Poster Presentation 39th Annual Lorne Genome Conference 2018

Transcriptional characterization of low input frozen brain samples at single-nucleus resolution using 10x Genomics Chromium microfluidics (#268)

Dulce Vargas Landin 1 2 , Rebecca Simmons 1 2 , Marina Oliva 1 2 , Daniel Poppe 1 2 , Jahnvi Pflueger 1 2 , Ryan Lister 1 2
  1. The University of Western Australia, Crawley, WA, Australia
  2. Epigenetics and Genomics Laboratory, Harry Perkins Institute of Medical Research, Perth, Western Australia, Australia

The recent development of single-nucleus RNA-sequencing (snRNA-seq) techniques has exposed the cellular diversity of complex tissues and new insights in cellular differentiation, tissue development, and human diseases. There are two leading snRNA-seq techniques, the DroNc-seq and the 10X Genomics Chromium system, both based on microfluidics to encapsulate single nuclei with unique barcodes that allow nucleus identification. These two techniques are capable of profiling thousands of nuclei and classifying them by cell types. However, they require large amounts of input material and, in the case of 10X Genomics Chromium, fresh tissue. These two disadvantages restrict their usage for clinical samples, which are usually frozen and in limited sizes. Here we present a single-nucleus isolation protocol for low input frozen samples. This protocol is compatible with the 10X Genomics Chromium microfluidics system and can be completed in 40 minutes. Using this protocol, we successfully profiled four frozen human and mouse cortices with 15-20 mg starting material.
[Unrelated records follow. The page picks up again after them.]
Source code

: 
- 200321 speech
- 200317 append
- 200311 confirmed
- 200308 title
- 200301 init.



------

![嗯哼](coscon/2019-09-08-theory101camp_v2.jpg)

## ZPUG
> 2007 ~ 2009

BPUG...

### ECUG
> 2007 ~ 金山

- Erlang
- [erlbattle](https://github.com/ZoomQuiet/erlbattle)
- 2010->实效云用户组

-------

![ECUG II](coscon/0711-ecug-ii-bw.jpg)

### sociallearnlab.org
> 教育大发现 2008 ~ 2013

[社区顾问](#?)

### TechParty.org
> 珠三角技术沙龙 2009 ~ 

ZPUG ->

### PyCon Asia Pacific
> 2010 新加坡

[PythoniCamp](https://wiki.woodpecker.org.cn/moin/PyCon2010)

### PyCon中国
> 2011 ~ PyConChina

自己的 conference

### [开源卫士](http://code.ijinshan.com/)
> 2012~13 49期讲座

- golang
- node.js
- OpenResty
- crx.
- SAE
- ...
We compared the data obtained from our frozen samples to the publicly available libraries from fresh tissue generated by the 10X Genomics Chromium. With our technique, we detected a similar number of genes (~1,500), obtained a higher diversity of cell types and had lower mitochondrial transcripts (<0.05%) than in the fresh tissue samples. Overall, this protocol allows the transcriptional characterization of small frozen samples at single nucleus resolution, increasing the clinical applications of snRNA-seq.

  1. Habib, N., et al., Massively parallel single-nucleus RNA-seq with DroNc-seq. Nat Methods, 2017. 14(10): p. 955-958.
  2. Lake, B.B., et al., A comparative strategy for single-nucleus and single-cell transcriptomes confirms accuracy in predicted cell-type expression from nuclear RNA. Sci Rep, 2017. 7(1): p. 6031.